▶ [What is needed]: The records below are to be reproduced word for word.

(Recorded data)
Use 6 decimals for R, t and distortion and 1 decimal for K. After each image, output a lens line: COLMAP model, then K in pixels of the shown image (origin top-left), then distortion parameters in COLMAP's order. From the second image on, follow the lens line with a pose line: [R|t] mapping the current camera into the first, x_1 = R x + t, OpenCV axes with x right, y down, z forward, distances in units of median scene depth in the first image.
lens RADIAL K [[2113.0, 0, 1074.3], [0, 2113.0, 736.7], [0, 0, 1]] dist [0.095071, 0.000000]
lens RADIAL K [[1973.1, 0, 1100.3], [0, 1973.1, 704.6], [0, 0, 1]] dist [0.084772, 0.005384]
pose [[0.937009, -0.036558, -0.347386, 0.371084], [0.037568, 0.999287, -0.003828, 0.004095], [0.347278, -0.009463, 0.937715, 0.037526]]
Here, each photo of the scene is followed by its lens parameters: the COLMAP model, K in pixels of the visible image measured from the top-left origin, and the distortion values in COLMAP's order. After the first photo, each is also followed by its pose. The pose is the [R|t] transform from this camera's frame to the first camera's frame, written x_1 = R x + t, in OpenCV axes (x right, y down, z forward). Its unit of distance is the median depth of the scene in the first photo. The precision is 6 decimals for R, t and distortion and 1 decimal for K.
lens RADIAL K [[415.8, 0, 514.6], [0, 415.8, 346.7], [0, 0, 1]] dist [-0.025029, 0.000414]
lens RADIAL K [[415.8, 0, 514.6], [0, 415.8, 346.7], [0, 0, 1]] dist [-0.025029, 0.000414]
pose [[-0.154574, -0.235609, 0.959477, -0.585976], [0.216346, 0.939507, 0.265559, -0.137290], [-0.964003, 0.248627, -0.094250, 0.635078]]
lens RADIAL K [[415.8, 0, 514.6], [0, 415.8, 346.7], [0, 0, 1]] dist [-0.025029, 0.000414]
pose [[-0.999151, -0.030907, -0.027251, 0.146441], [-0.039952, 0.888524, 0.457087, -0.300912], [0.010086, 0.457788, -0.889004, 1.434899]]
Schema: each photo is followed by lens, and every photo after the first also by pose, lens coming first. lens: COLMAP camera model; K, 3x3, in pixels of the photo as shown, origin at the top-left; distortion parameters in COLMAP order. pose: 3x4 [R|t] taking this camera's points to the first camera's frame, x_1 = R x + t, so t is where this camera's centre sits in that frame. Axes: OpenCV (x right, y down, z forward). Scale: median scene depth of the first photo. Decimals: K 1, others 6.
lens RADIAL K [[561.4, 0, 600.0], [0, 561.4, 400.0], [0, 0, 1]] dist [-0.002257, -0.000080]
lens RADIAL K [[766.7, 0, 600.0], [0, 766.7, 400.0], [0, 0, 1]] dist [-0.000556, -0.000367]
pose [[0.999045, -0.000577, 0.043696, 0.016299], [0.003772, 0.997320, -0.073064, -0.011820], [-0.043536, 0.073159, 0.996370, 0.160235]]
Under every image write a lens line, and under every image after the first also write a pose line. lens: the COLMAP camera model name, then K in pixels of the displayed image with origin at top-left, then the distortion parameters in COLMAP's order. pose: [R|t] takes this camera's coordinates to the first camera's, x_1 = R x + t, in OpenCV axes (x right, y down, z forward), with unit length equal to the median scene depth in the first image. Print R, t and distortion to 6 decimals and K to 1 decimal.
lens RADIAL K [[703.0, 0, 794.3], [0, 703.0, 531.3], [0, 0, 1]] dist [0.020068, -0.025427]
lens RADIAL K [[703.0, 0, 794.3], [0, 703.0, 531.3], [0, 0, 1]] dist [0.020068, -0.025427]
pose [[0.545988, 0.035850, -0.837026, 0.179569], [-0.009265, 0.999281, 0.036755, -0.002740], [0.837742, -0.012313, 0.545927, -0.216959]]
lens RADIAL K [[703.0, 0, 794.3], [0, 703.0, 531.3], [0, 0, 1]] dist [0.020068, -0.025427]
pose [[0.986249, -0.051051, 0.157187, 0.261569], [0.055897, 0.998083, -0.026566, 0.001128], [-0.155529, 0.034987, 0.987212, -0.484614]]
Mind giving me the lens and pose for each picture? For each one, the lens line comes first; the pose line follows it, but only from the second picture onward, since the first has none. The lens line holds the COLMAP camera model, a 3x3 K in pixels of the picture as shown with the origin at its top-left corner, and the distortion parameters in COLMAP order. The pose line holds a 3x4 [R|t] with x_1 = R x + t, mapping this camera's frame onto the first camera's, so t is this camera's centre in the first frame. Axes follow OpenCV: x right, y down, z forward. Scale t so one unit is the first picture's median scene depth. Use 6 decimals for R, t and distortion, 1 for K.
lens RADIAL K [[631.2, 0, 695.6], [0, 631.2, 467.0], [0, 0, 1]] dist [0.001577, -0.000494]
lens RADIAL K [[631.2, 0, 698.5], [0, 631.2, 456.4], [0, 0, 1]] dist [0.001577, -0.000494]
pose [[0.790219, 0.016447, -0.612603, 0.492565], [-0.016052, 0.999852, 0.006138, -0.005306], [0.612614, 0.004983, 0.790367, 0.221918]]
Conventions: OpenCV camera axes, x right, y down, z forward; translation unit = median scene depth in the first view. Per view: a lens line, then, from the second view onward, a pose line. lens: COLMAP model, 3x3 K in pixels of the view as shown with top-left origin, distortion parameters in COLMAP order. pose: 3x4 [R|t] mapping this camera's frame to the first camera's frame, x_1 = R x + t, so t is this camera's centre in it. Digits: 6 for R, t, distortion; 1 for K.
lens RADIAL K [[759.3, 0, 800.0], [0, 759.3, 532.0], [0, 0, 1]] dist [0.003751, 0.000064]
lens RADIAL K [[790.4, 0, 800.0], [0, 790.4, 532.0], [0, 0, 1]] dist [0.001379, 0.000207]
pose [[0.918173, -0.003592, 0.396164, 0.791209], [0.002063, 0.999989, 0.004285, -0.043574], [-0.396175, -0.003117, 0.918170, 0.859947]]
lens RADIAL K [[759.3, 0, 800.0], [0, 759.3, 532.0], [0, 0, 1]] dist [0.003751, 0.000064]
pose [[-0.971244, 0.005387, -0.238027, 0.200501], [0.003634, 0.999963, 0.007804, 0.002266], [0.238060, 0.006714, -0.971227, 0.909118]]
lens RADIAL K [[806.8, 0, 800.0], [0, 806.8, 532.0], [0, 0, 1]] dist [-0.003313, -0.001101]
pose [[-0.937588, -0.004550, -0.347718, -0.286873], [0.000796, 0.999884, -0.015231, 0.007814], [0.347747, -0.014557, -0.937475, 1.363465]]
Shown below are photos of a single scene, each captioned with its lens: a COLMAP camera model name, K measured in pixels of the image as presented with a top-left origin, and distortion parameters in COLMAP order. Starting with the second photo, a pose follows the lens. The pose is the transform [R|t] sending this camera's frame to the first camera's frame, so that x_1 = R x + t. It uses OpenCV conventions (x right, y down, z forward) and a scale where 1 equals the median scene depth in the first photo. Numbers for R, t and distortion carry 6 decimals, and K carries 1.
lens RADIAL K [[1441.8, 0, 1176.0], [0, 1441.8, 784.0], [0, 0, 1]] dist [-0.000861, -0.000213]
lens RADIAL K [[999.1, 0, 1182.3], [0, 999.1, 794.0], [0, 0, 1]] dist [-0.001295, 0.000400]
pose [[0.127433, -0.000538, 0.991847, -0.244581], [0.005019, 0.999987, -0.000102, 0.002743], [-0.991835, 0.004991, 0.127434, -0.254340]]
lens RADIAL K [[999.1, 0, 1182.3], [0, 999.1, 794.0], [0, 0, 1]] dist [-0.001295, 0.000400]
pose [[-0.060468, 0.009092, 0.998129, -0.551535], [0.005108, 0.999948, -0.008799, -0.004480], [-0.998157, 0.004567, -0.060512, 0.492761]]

▶ [Written response]:
Use 6 decimals for R, t and distortion and 1 decimal for K. After each image, output a lens line: COLMAP model, then K in pixels of the shown image (origin top-left), then distortion parameters in COLMAP's order. From the second image on, follow the lens line with a pose line: [R|t] mapping the current camera into the first, x_1 = R x + t, OpenCV axes with x right, y down, z forward, distances in units of median scene depth in the first image.
lens RADIAL K [[2113.0, 0, 1074.3], [0, 2113.0, 736.7], [0, 0, 1]] dist [0.095071, 0.000000]
lens RADIAL K [[1973.1, 0, 1100.3], [0, 1973.1, 704.6], [0, 0, 1]] dist [0.084772, 0.005384]
pose [[0.937009, -0.036558, -0.347386, 0.371084], [0.037568, 0.999287, -0.003828, 0.004095], [0.347278, -0.009463, 0.937715, 0.037526]]
Here, each photo of the scene is followed by its lens parameters: the COLMAP model, K in pixels of the visible image measured from the top-left origin, and the distortion values in COLMAP's order. After the first photo, each is also followed by its pose. The pose is the [R|t] transform from this camera's frame to the first camera's frame, written x_1 = R x + t, in OpenCV axes (x right, y down, z forward). Its unit of distance is the median depth of the scene in the first photo. The precision is 6 decimals for R, t and distortion and 1 decimal for K.
lens RADIAL K [[415.8, 0, 514.6], [0, 415.8, 346.7], [0, 0, 1]] dist [-0.025029, 0.000414]
lens RADIAL K [[415.8, 0, 514.6], [0, 415.8, 346.7], [0, 0, 1]] dist [-0.025029, 0.000414]
pose [[-0.154574, -0.235609, 0.959477, -0.585976], [0.216346, 0.939507, 0.265559, -0.137290], [-0.964003, 0.248627, -0.094250, 0.635078]]
lens RADIAL K [[415.8, 0, 514.6], [0, 415.8, 346.7], [0, 0, 1]] dist [-0.025029, 0.000414]
pose [[-0.999151, -0.030907, -0.027251, 0.146441], [-0.039952, 0.888524, 0.457087, -0.300912], [0.010086, 0.457788, -0.889004, 1.434899]]
Schema: each photo is followed by lens, and every photo after the first also by pose, lens coming first. lens: COLMAP camera model; K, 3x3, in pixels of the photo as shown, origin at the top-left; distortion parameters in COLMAP order. pose: 3x4 [R|t] taking this camera's points to the first camera's frame, x_1 = R x + t, so t is where this camera's centre sits in that frame. Axes: OpenCV (x right, y down, z forward). Scale: median scene depth of the first photo. Decimals: K 1, others 6.
lens RADIAL K [[561.4, 0, 600.0], [0, 561.4, 400.0], [0, 0, 1]] dist [-0.002257, -0.000080]
lens RADIAL K [[766.7, 0, 600.0], [0, 766.7, 400.0], [0, 0, 1]] dist [-0.000556, -0.000367]
pose [[0.999045, -0.000577, 0.043696, 0.016299], [0.003772, 0.997320, -0.073064, -0.011820], [-0.043536, 0.073159, 0.996370, 0.160235]]
Under every image write a lens line, and under every image after the first also write a pose line. lens: the COLMAP camera model name, then K in pixels of the displayed image with origin at top-left, then the distortion parameters in COLMAP's order. pose: [R|t] takes this camera's coordinates to the first camera's, x_1 = R x + t, in OpenCV axes (x right, y down, z forward), with unit length equal to the median scene depth in the first image. Print R, t and distortion to 6 decimals and K to 1 decimal.
lens RADIAL K [[703.0, 0, 794.3], [0, 703.0, 531.3], [0, 0, 1]] dist [0.020068, -0.025427]
lens RADIAL K [[703.0, 0, 794.3], [0, 703.0, 531.3], [0, 0, 1]] dist [0.020068, -0.025427]
pose [[0.545988, 0.035850, -0.837026, 0.179569], [-0.009265, 0.999281, 0.036755, -0.002740], [0.837742, -0.012313, 0.545927, -0.216959]]
lens RADIAL K [[703.0, 0, 794.3], [0, 703.0, 531.3], [0, 0, 1]] dist [0.020068, -0.025427]
pose [[0.986249, -0.051051, 0.157187, 0.261569], [0.055897, 0.998083, -0.026566, 0.001128], [-0.155529, 0.034987, 0.987212, -0.484614]]
Mind giving me the lens and pose for each picture? For each one, the lens line comes first; the pose line follows it, but only from the second picture onward, since the first has none. The lens line holds the COLMAP camera model, a 3x3 K in pixels of the picture as shown with the origin at its top-left corner, and the distortion parameters in COLMAP order. The pose line holds a 3x4 [R|t] with x_1 = R x + t, mapping this camera's frame onto the first camera's, so t is this camera's centre in the first frame. Axes follow OpenCV: x right, y down, z forward. Scale t so one unit is the first picture's median scene depth. Use 6 decimals for R, t and distortion, 1 for K.
lens RADIAL K [[631.2, 0, 695.6], [0, 631.2, 467.0], [0, 0, 1]] dist [0.001577, -0.000494]
lens RADIAL K [[631.2, 0, 698.5], [0, 631.2, 456.4], [0, 0, 1]] dist [0.001577, -0.000494]
pose [[0.790219, 0.016447, -0.612603, 0.492565], [-0.016052, 0.999852, 0.006138, -0.005306], [0.612614, 0.004983, 0.790367, 0.221918]]
Conventions: OpenCV camera axes, x right, y down, z forward; translation unit = median scene depth in the first view. Per view: a lens line, then, from the second view onward, a pose line. lens: COLMAP model, 3x3 K in pixels of the view as shown with top-left origin, distortion parameters in COLMAP order. pose: 3x4 [R|t] mapping this camera's frame to the first camera's frame, x_1 = R x + t, so t is this camera's centre in it. Digits: 6 for R, t, distortion; 1 for K.
lens RADIAL K [[759.3, 0, 800.0], [0, 759.3, 532.0], [0, 0, 1]] dist [0.003751, 0.000064]
lens RADIAL K [[790.4, 0, 800.0], [0, 790.4, 532.0], [0, 0, 1]] dist [0.001379, 0.000207]
pose [[0.918173, -0.003592, 0.396164, 0.791209], [0.002063, 0.999989, 0.004285, -0.043574], [-0.396175, -0.003117, 0.918170, 0.859947]]
lens RADIAL K [[759.3, 0, 800.0], [0, 759.3, 532.0], [0, 0, 1]] dist [0.003751, 0.000064]
pose [[-0.971244, 0.005387, -0.238027, 0.200501], [0.003634, 0.999963, 0.007804, 0.002266], [0.238060, 0.006714, -0.971227, 0.909118]]
lens RADIAL K [[806.8, 0, 800.0], [0, 806.8, 532.0], [0, 0, 1]] dist [-0.003313, -0.001101]
pose [[-0.937588, -0.004550, -0.347718, -0.286873], [0.000796, 0.999884, -0.015231, 0.007814], [0.347747, -0.014557, -0.937475, 1.363465]]
Shown below are photos of a single scene, each captioned with its lens: a COLMAP camera model name, K measured in pixels of the image as presented with a top-left origin, and distortion parameters in COLMAP order. Starting with the second photo, a pose follows the lens. The pose is the transform [R|t] sending this camera's frame to the first camera's frame, so that x_1 = R x + t. It uses OpenCV conventions (x right, y down, z forward) and a scale where 1 equals the median scene depth in the first photo. Numbers for R, t and distortion carry 6 decimals, and K carries 1.
lens RADIAL K [[1441.8, 0, 1176.0], [0, 1441.8, 784.0], [0, 0, 1]] dist [-0.000861, -0.000213]
lens RADIAL K [[999.1, 0, 1182.3], [0, 999.1, 794.0], [0, 0, 1]] dist [-0.001295, 0.000400]
pose [[0.127433, -0.000538, 0.991847, -0.244581], [0.005019, 0.999987, -0.000102, 0.002743], [-0.991835, 0.004991, 0.127434, -0.254340]]
lens RADIAL K [[999.1, 0, 1182.3], [0, 999.1, 794.0], [0, 0, 1]] dist [-0.001295, 0.000400]
pose [[-0.060468, 0.009092, 0.998129, -0.551535], [0.005108, 0.999948, -0.008799, -0.004480], [-0.998157, 0.004567, -0.060512, 0.492761]]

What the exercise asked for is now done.